Your essential update on health for the week
HSJ Catch Up
This weekly email gives HSJ subscribers a vital update on the biggest stories from the last week in health. If you have been out of the office or otherwise just too busy to keep up, HSJ Catch Up will ensure you are still in the know.
Stevens’ ‘ramp it up’ advice
HSJ bounced between very immediate and the unusually long term when we spoke to Simon Stevens for a long interview at the end of last week.
On the former, the NHS England chief showed frustration at an immediate difficulty with getting the waiting list under control.
Our lead story took us to the longer term, with priorities revealed for outcomes improvements over a 10 year time frame.
In a leader column HSJ editor Alastair McLellan explains this may be part of an expectations management exercise: In the short term, funding is still pretty constrained and the NHS will be able to do little but try to keep the show on the road. Politicians and others can be assuaged to a degree with more ambitious improvements promised in the longer term. To make a reality of those loftier ambitions, taxpayers and Parliament will have to stump up for a better funding settlement in a few years’ time.

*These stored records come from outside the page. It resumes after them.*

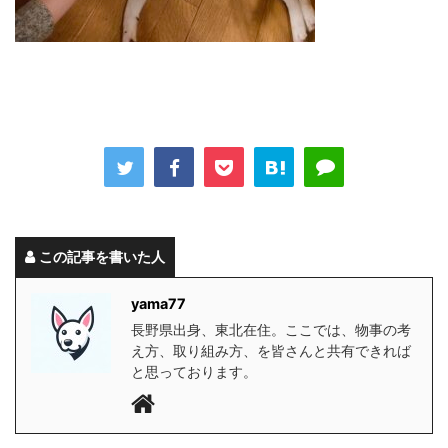
この記事を書いた人
yama77
長野県出身、東北在住。ここでは、物事の考
え方、取り組み方、を皆さんと共有できれば
と思っております。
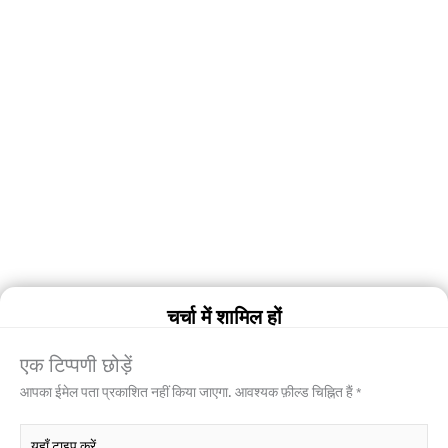
चर्चा में शामिल हों
एक टिप्पणी छोड़ें
आपका ईमेल पता प्रकाशित नहीं किया जाएगा.
आवश्यक फ़ील्ड चिह्नित हैं
*
यहाँ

The new health and social care secretary Matt Hancock used his first speech to highlight the lack of BME NHS leaders.
He said, “Diversity is critical. In many areas diversity is thriving. But not everywhere. And speaking frankly, the NHS leadership community must do more to reflect the wider workforce.”
He also singled out workforce as one of his three early priorities in the role, alongside technology and prevention, echoing comments made in his first HSJ column last week, gave his backing to the current review of NHS targets, said new funding should be focused on tech, and supported the expansion of GP at Hand.
Considering NHS staff survey results “horrifying”, his new implementive goals seem to be clear.
Misdirection and manifest errors
The Department of Health and Social Care was taken to court over allegations of improper behaviour during the awarding of a £730m contract to deliver medical equipment to the NHS.
DHL Supply Chain, which has run the NHS Supply Chain service since 2006, claimed the DHSC has breached equal treatment and transparency rules under procurement law, and accused the department of “misdirection and manifest errors”.
In a letter to DHSC, DHL Supply Chain claimed that Unipart, to whom the contract was awarded, has “limited experience” in the healthcare and life sciences sectors, and “appears not to operate at scale on projects of this complexity”.
DHL Supply Chain’s current contract for logistics will expire by April 2019 at the latest.
Civil servants spending spree on consultants
There has been a push to reduce spending on management consultants in the health service over the last few years.
So, the irony of the Department of Health and Social Care almost tripling its spending on consultancy in 2017-18 will not be lost on underpressure NHS managers.
The DHSC’s newly published annual accounts reveal £12.4m was spent on consultancy services in 2017-18, compared to £4.5m in 2016-17.
The revolving door of CCG performance
The clinical commissioning group ratings for 2017-18 are out and there are some surprises hidden in there.
NHS England said the ratings this year were a slight improvement.
The number of CCGs rated inadequate in the last financial year compared to the prior one, dropped from 23 to 18.
However, underneath these national numbers there is significant variation in local ratings. More than two fifths of CCGs changed their ratings, with 46 getting better and 42 getting worse.
Given these swings, it seems for every CCG that improves its rating, another one gets worse. One could say it’s a revolving door.
A Chinese takeaway
A partnership of two “outstanding” foundation trusts, a council and an architecture firm have signed a deal with a Chinese real estate firm which could be worth millions for the NHS.
Northumbria Healthcare FT, the Christie FT, Northumberland County Council and Building Design Partnership have signed the contract for the first stage of a collaboration with the Rongqiao Group.
The deal will see NHS and council staff, acting under the NHS Northumbria International Alliance, supporting the company to build 10 new hospitals in China.
Community services lose out
A well repeated mantra in HSJ of late has been the neglect of the NHS’s new Cinderella service. Following the Liverpool community services scandal, Carter report and abandoned forward view, the underfunding of community services has come in to sharp focus over the past few months.
The figures showed a £300m decrease for acute, mental health, community and ambulance services during 2017-18 compared to 2016-17, despite an increase in funding for all three other areas.
It seems that once again Cinderella has failed to make it to the ball.